Было заметно, что эти встречи быстро стали для них привычными, отменись какая — Верейский почувствовал бы разочарование. Он знал все персоналии русской литературы, но теперь подлинно замечал, что видит многое другими глазами, точно впервые открывая для себя классиков. То же самое он заметил и в других.

— Ох… чем больше читаю Виссариона, тем больше согласен с Айхенвальдом, — с видом мученика, влекомого на место казни, простонал Ригер, когда Алексей зашел через два дня на кафедру романо-германской филологии договориться об их холостяцком фуршете. — Слушай, Алекс, а он не одержим был, нет? Посмотри только! «При возражениях, или даже слушая разговоры, не к нему обращенные, но несогласные с его убеждениями, он скоро приходил в состояние кипятка.
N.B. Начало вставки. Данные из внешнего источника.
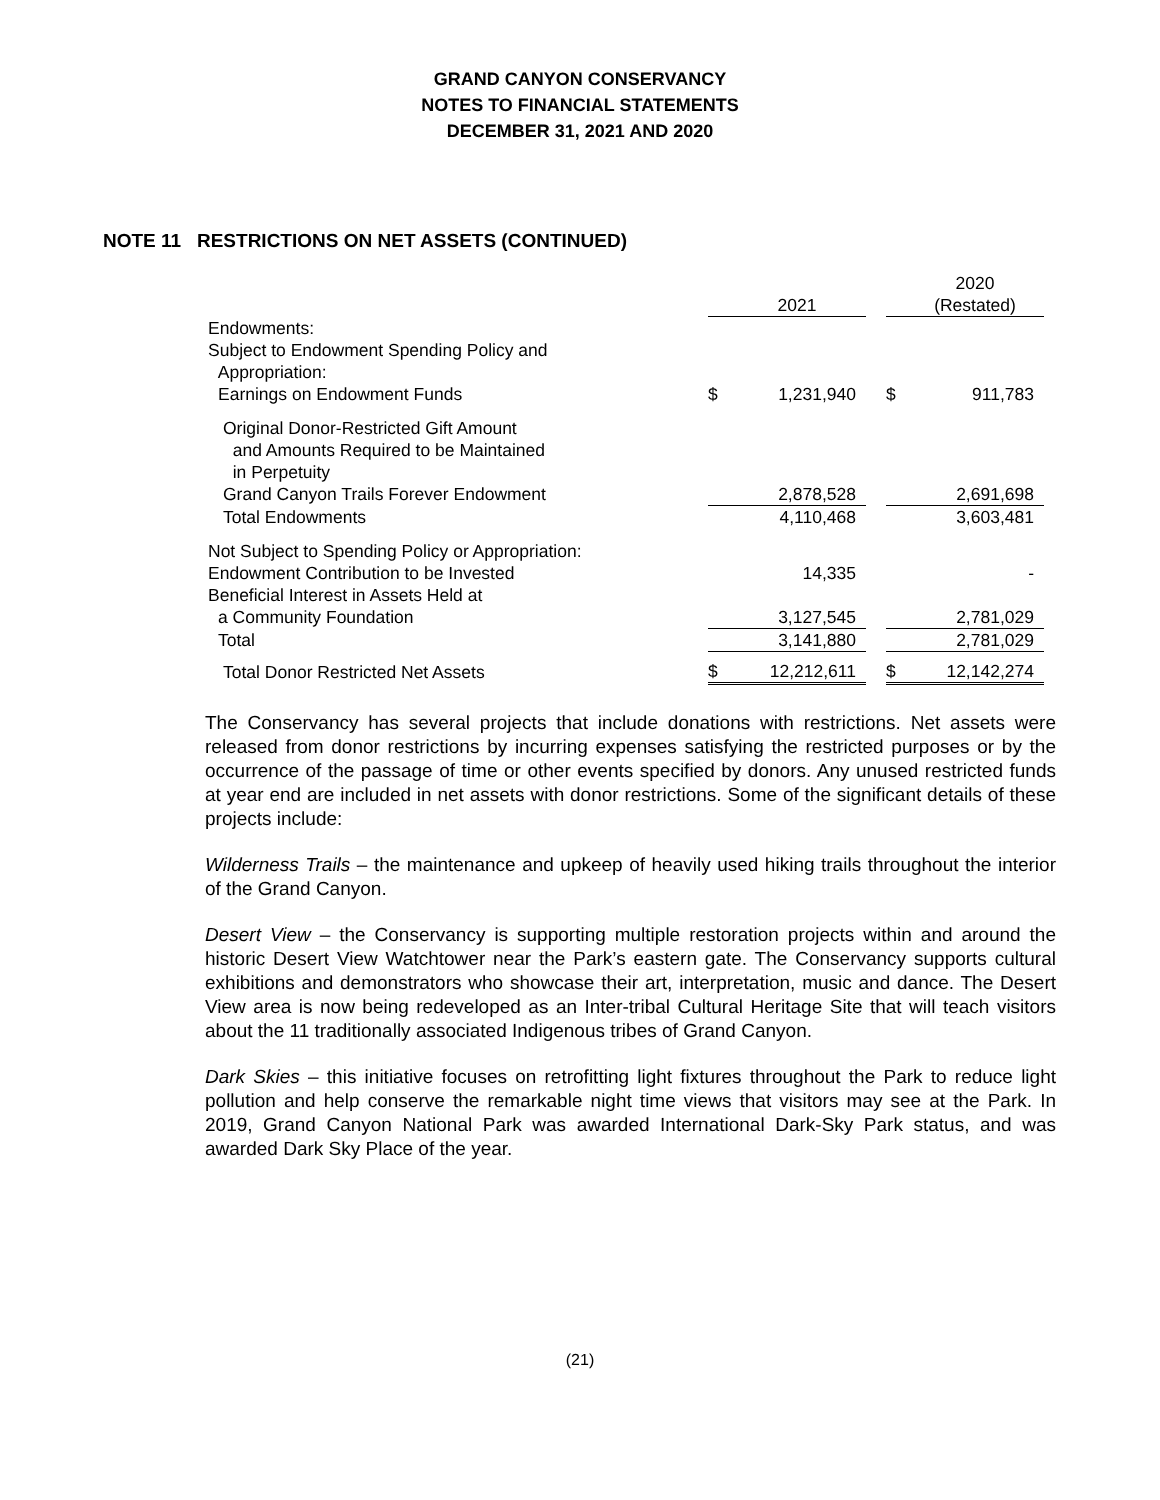GRAND CANYON CONSERVANCY
NOTES TO FINANCIAL STATEMENTS
DECEMBER 31, 2021 AND 2020
NOTE 11 RESTRICTIONS ON NET ASSETS (CONTINUED)
| | | 2021 | | | 2020 (Restated) |
| --- | --- | --- | --- | --- | --- |
| Endowments: | | | | | |
| Subject to Endowment Spending Policy and | | | | | |
| Appropriation: | | | | | |
| Earnings on Endowment Funds | $ | 1,231,940 | | $ | 911,783 |
| Original Donor-Restricted Gift Amount and Amounts Required to be Maintained in Perpetuity | | | | | |
| Grand Canyon Trails Forever Endowment | | 2,878,528 | | | 2,691,698 |
| Total Endowments | | 4,110,468 | | | 3,603,481 |
| Not Subject to Spending Policy or Appropriation: | | | | | |
| Endowment Contribution to be Invested | | 14,335 | | | - |
| Beneficial Interest in Assets Held at | | | | | |
| a Community Foundation | | 3,127,545 | | | 2,781,029 |
| Total | | 3,141,880 | | | 2,781,029 |
| Total Donor Restricted Net Assets | $ | 12,212,611 | | $ | 12,142,274 |
The Conservancy has several projects that include donations with restrictions. Net assets were released from donor restrictions by incurring expenses satisfying the restricted purposes or by the occurrence of the passage of time or other events specified by donors. Any unused restricted funds at year end are included in net assets with donor restrictions. Some of the significant details of these projects include:
Wilderness Trails – the maintenance and upkeep of heavily used hiking trails throughout the interior of the Grand Canyon.
Desert View – the Conservancy is supporting multiple restoration projects within and around the historic Desert View Watchtower near the Park’s eastern gate. The Conservancy supports cultural exhibitions and demonstrators who showcase their art, interpretation, music and dance. The Desert View area is now being redeveloped as an Inter-tribal Cultural Heritage Site that will teach visitors about the 11 traditionally associated Indigenous tribes of Grand Canyon.
Dark Skies – this initiative focuses on retrofitting light fixtures throughout the Park to reduce light pollution and help conserve the remarkable night time views that visitors may see at the Park. In 2019, Grand Canyon National Park was awarded International Dark-Sky Park status, and was awarded Dark Sky Place of the year.
(21)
Лицо его подергивалось судорогами…», «И всегда подверженный одышке, он тут начинал каждый период всхлипыванием; в жарких же спорах случалось, что одышка или кашель совсем прерывали его разговор…» А вот Панаев: «В выражении лица и во всех его движениях было что-то нервическое и беспокойное.…» Вот Кавелин: «Вечно бывал он нервно возбужден или в полной нервной атонии и расслаблении…» Из последних воспоминаний о нём… «Возбужденное состояние сделалось наконец нормальным состоянием его духа. Почти ни минуты покоя и отдыха не знала его нравственная природа до тех пор, пока болезнь окончательно не сломила его. Самые тихие, дружеские беседы чередовались у него с порывами гнева и негодования…» Странновато, я этого или не читал, или не заметил раньше…

Верейский пожал плечами.

— Мне там постраннее вещи померещились…

— Вы что это, уже начали обсуждение? — на пороге кафедры возник Муромов, — у меня ещё пара, подождите.

Его заверили, что просто делятся мнением о прочитанных мемуарах, все скинулись и Верейский был послан в гастроном на Энгельса. Собрались они через два часа, при этом оказалось, что Голембиовский тоже принёс вафельный тортик «Белоснежка». Члены «Священного Трибунала по очищению русской литературы от подлецов», как назвал их коллегию Ригер, расположились по привычным местам.